Directed by Robert Luketic; Written by Karen McCullah and Kirsten Smith
Legally Blonde is a film written by two women, based on a novel written by a woman, and directed by a man. It’s a film about an intelligent young woman who overcomes prejudice, beats men at their own game, lifts up other women, and upsets the applecart so she can fulfill her deepest ambition: to get married.
It’s a movie about a person taking a sledgehammer to the established order. It’s funny. It’s also asinine. It’s progressive. It’s also reductive. It’s prescient. It’s also of its time – sometimes even crushingly so.
Legally Blonde is full of idiosyncrasies and to watch it is something akin to eating a jelly donut that’s somehow got chunks of beef, marshmallow, and celery in there, making every bite a surprise and the entire experience a disorienting one, albeit entertaining. Because what else can you say about a film that has likable characters, solid central performances and the easy-breezy vibes of early 2000s comedy?

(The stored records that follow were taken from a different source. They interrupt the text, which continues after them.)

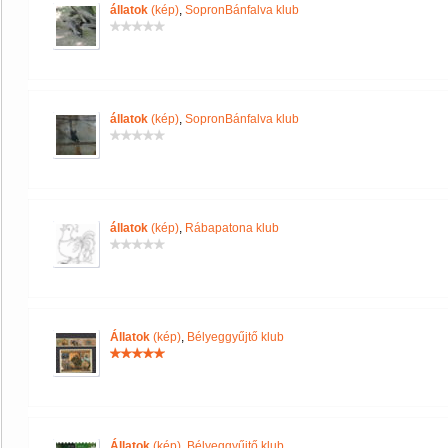
állatok
(kép)
,
SopronBánfalva klub
állatok
(kép)
,
SopronBánfalva klub
állatok
(kép)
,
Rábapatona klub
Állatok
(kép)
,
Bélyeggyűjtő klub
Állatok
(kép)
,
Bélyeggyűjtő klub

Reese Witherspoon is iconic as Elle Woods. California blonde, sorority queen, material gurl, and cruising towards trophy wife as she’s all but assured her generic white boy boyfriend with political aspirations (of course) is immently going to ask her to marry him. Her beau, however, has different plans, and in an oily exchange he lets her know that while college has been a barrel of laughs, his future aspirations require a different kind of woman on his arm. A topless Porsche is a lot of fun to go fast in, but you can’t leave it parked outside the governor’s mansion.
So he heads to Harvard Law School, and leaves her heartbroken, at least for a little while, until the obvious solution appears to her: get into Harvard Law School, prove she’s the “type” of woman Alf Lauren wants, and win him back. From then on, Elle must overcome all kinds of prejudices to break into the boy’s club and stay there, as college counselors, admission officers, dusty profs and high-priced lawyers all second-guess every sentence that leaves her lips. In the process, she realizes there’s more to her than whoever’s wife she’ll be… or is there?
Elle’s struggles read like a feminist manifesto, but it’s written on the back of a Barbie, and while Legally Blonde handles #MeToo, unjust practices by higher learning institutions, and misogyny with apparent ease (and decades before those topics caught traction) its overall dramatic execution is vapid and perpetuates a lot of similar stereotypes. It’s like watching someone you disagree with vehemently make good points.
No film’s quality (or lack thereof) was ever assured by political outlook, or the “importance” of its message. Movies with bad politics can still be good movies, just as bad movies can have good politics. Legally Blonde is the rare movie that accomplishes both.
There’s a lot more to Legally Blonde than whatever you make of its messages though. Luke Wilson is benignly charming as teaching assistant/lawyer Emmett and Selma Blair has an enviable stink face as Vivian, the dark-haired nemesis of Elle. Wilson’s chilled and affable energy calms the waters between the two leading women and his chemistry with Witherspoon is hard to deny. Witherspoon remains the star though, the commitment to the bit of Elle and subsequent wattage of her performance is blinding and one for the ages.
Jennifer Coolidge rounds out a cast of comedic overachievers that ensure no scene in Legally Blonde is dull, making for a comfortable ride throughout. Add to that the immaculate millennium vibes and you have a snapshot of a time and place that deserves its place in posterity, if only for the Rorschach inkblot it will present to future generations.